■ BRIEF ■
Search term "školsku": please copy every line of the records below that contains it.

■ Extracted page text data ■
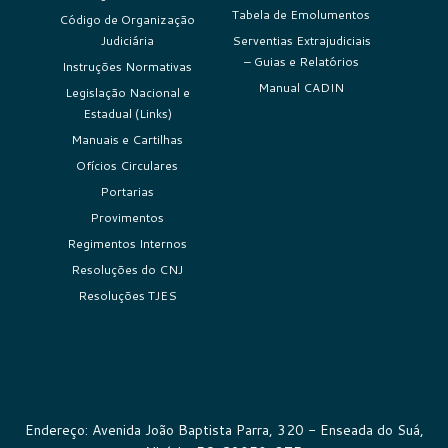
Tabela de Emolumentos
Código de Organização
Judiciária
Serventias Extrajudiciais
– Guias e Relatórios
Instruções Normativas
Manual CADIN
Legislação Nacional e
Estadual (Links)
Manuais e Cartilhas
Ofícios Circulares
Portarias
Provimentos
Regimentos Internos
Resoluções do CNJ
Resoluções TJES
Endereço: Avenida João Baptista Parra, 320 - Enseada do Suá,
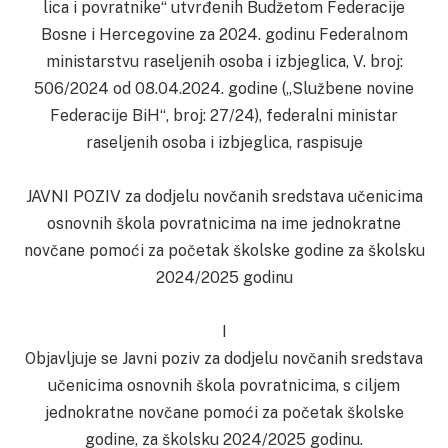
lica i povratnike“ utvrđenih Budžetom Federacije
Bosne i Hercegovine za 2024. godinu Federalnom
ministarstvu raseljenih osoba i izbjeglica, V. broj:
506/2024 od 08.04.2024. godine („Službene novine
Federacije BiH“, broj: 27/24), federalni ministar
raseljenih osoba i izbjeglica, raspisuje
JAVNI POZIV za dodjelu novčanih sredstava učenicima
osnovnih škola povratnicima na ime jednokratne
novčane pomoći za početak školske godine za školsku
2024/2025 godinu
I
Objavljuje se Javni poziv za dodjelu novčanih sredstava
učenicima osnovnih škola povratnicima, s ciljem
jednokratne novčane pomoći za početak školske
godine, za školsku 2024/2025 godinu.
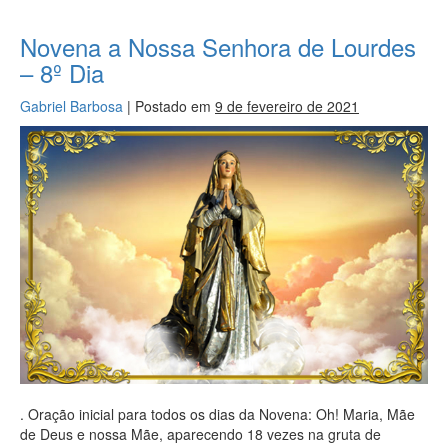
Novena a Nossa Senhora de Lourdes
– 8º Dia
Gabriel Barbosa
|
Postado em
9 de fevereiro de 2021
. Oração inicial para todos os dias da Novena: Oh! Maria, Mãe
de Deus e nossa Mãe, aparecendo 18 vezes na gruta de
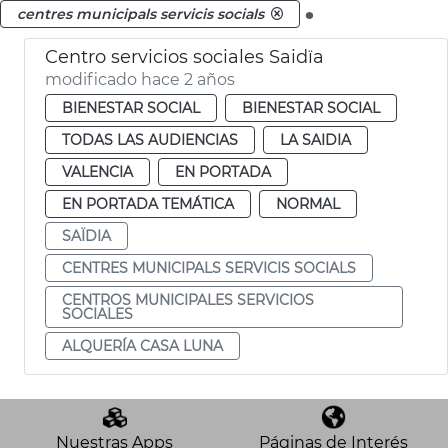
.
centres municipals servicis socials
Centro servicios sociales Saidïa
modificado hace 2 años
BIENESTAR SOCIAL
BIENESTAR SOCIAL
TODAS LAS AUDIENCIAS
LA SAIDIA
VALENCIA
EN PORTADA
EN PORTADA TEMÁTICA
NORMAL
SAÏDIA
CENTRES MUNICIPALS SERVICIS SOCIALS
CENTROS MUNICIPALES SERVICIOS
SOCIALES
ALQUERÍA CASA LUNA
Nuestras Apps
Páginas de Interés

■ EXERCISE RESPONSE ■
novčane pomoći za početak školske godine za školsku
godine, za školsku 2024/2025 godinu.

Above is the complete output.